TASK -> With the pictures left out, every record must be reproduced exactly.

Stored items from a collection ->
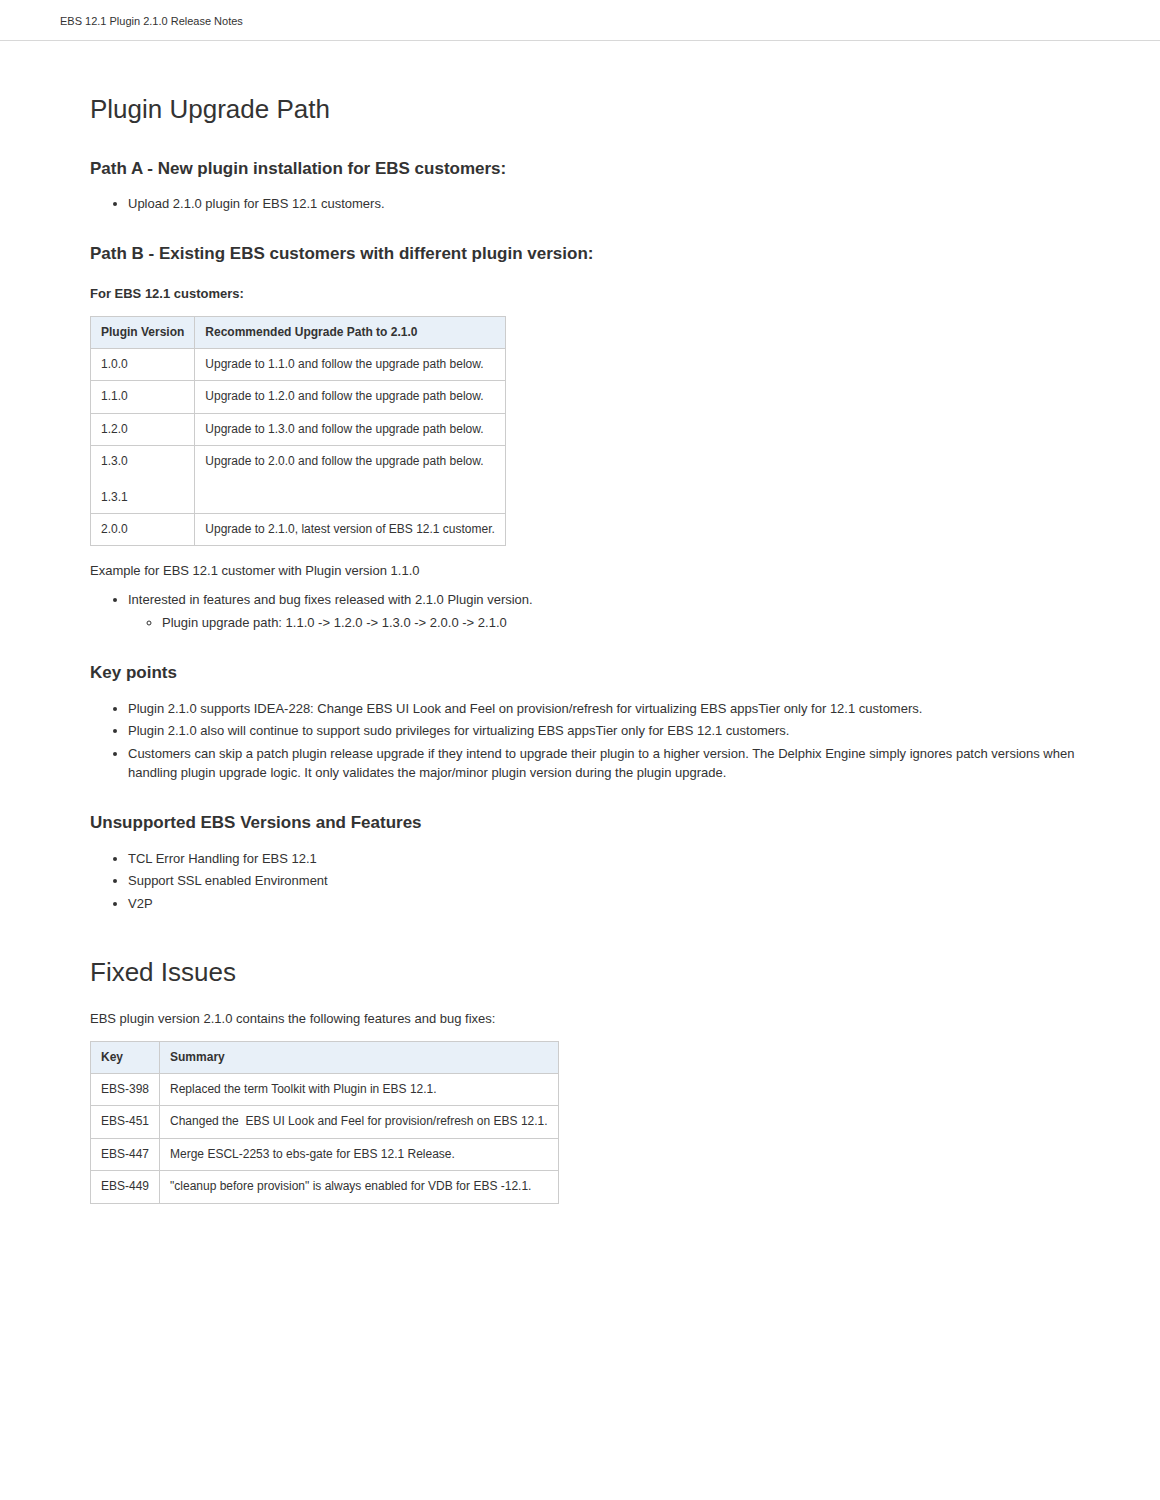EBS 12.1 Plugin 2.1.0 Release Notes
Plugin Upgrade Path
Path A - New plugin installation for EBS customers:
Upload 2.1.0 plugin for EBS 12.1 customers.
Path B - Existing EBS customers with different plugin version:
For EBS 12.1 customers:
| Plugin Version | Recommended Upgrade Path to 2.1.0 |
| --- | --- |
| 1.0.0 | Upgrade to 1.1.0 and follow the upgrade path below. |
| 1.1.0 | Upgrade to 1.2.0 and follow the upgrade path below. |
| 1.2.0 | Upgrade to 1.3.0 and follow the upgrade path below. |
| 1.3.0 1.3.1 | Upgrade to 2.0.0 and follow the upgrade path below. |
| 2.0.0 | Upgrade to 2.1.0, latest version of EBS 12.1 customer. |
Example for EBS 12.1 customer with Plugin version 1.1.0
Interested in features and bug fixes released with 2.1.0 Plugin version.
Plugin upgrade path: 1.1.0 -> 1.2.0 -> 1.3.0 -> 2.0.0 -> 2.1.0
Key points
Plugin 2.1.0 supports IDEA-228: Change EBS UI Look and Feel on provision/refresh for virtualizing EBS appsTier only for 12.1 customers.
Plugin 2.1.0 also will continue to support sudo privileges for virtualizing EBS appsTier only for EBS 12.1 customers.
Customers can skip a patch plugin release upgrade if they intend to upgrade their plugin to a higher version. The Delphix Engine simply ignores patch versions when handling plugin upgrade logic. It only validates the major/minor plugin version during the plugin upgrade.
Unsupported EBS Versions and Features
TCL Error Handling for EBS 12.1
Support SSL enabled Environment
V2P
Fixed Issues
EBS plugin version 2.1.0 contains the following features and bug fixes:
| Key | Summary |
| --- | --- |
| EBS-398 | Replaced the term Toolkit with Plugin in EBS 12.1. |
| EBS-451 | Changed the EBS UI Look and Feel for provision/refresh on EBS 12.1. |
| EBS-447 | Merge ESCL-2253 to ebs-gate for EBS 12.1 Release. |
| EBS-449 | "cleanup before provision" is always enabled for VDB for EBS -12.1. |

EXERCISE RESULT ->
EBS 12.1 Plugin 2.1.0 Release Notes
Plugin Upgrade Path
Path A - New plugin installation for EBS customers:
Upload 2.1.0 plugin for EBS 12.1 customers.
Path B - Existing EBS customers with different plugin version:
For EBS 12.1 customers:
| Plugin Version | Recommended Upgrade Path to 2.1.0 |
| --- | --- |
| 1.0.0 | Upgrade to 1.1.0 and follow the upgrade path below. |
| 1.1.0 | Upgrade to 1.2.0 and follow the upgrade path below. |
| 1.2.0 | Upgrade to 1.3.0 and follow the upgrade path below. |
| 1.3.0 1.3.1 | Upgrade to 2.0.0 and follow the upgrade path below. |
| 2.0.0 | Upgrade to 2.1.0, latest version of EBS 12.1 customer. |
Example for EBS 12.1 customer with Plugin version 1.1.0
Interested in features and bug fixes released with 2.1.0 Plugin version.
Plugin upgrade path: 1.1.0 -> 1.2.0 -> 1.3.0 -> 2.0.0 -> 2.1.0
Key points
Plugin 2.1.0 supports IDEA-228: Change EBS UI Look and Feel on provision/refresh for virtualizing EBS appsTier only for 12.1 customers.
Plugin 2.1.0 also will continue to support sudo privileges for virtualizing EBS appsTier only for EBS 12.1 customers.
Customers can skip a patch plugin release upgrade if they intend to upgrade their plugin to a higher version. The Delphix Engine simply ignores patch versions when handling plugin upgrade logic. It only validates the major/minor plugin version during the plugin upgrade.
Unsupported EBS Versions and Features
TCL Error Handling for EBS 12.1
Support SSL enabled Environment
V2P
Fixed Issues
EBS plugin version 2.1.0 contains the following features and bug fixes:
| Key | Summary |
| --- | --- |
| EBS-398 | Replaced the term Toolkit with Plugin in EBS 12.1. |
| EBS-451 | Changed the EBS UI Look and Feel for provision/refresh on EBS 12.1. |
| EBS-447 | Merge ESCL-2253 to ebs-gate for EBS 12.1 Release. |
| EBS-449 | "cleanup before provision" is always enabled for VDB for EBS -12.1. |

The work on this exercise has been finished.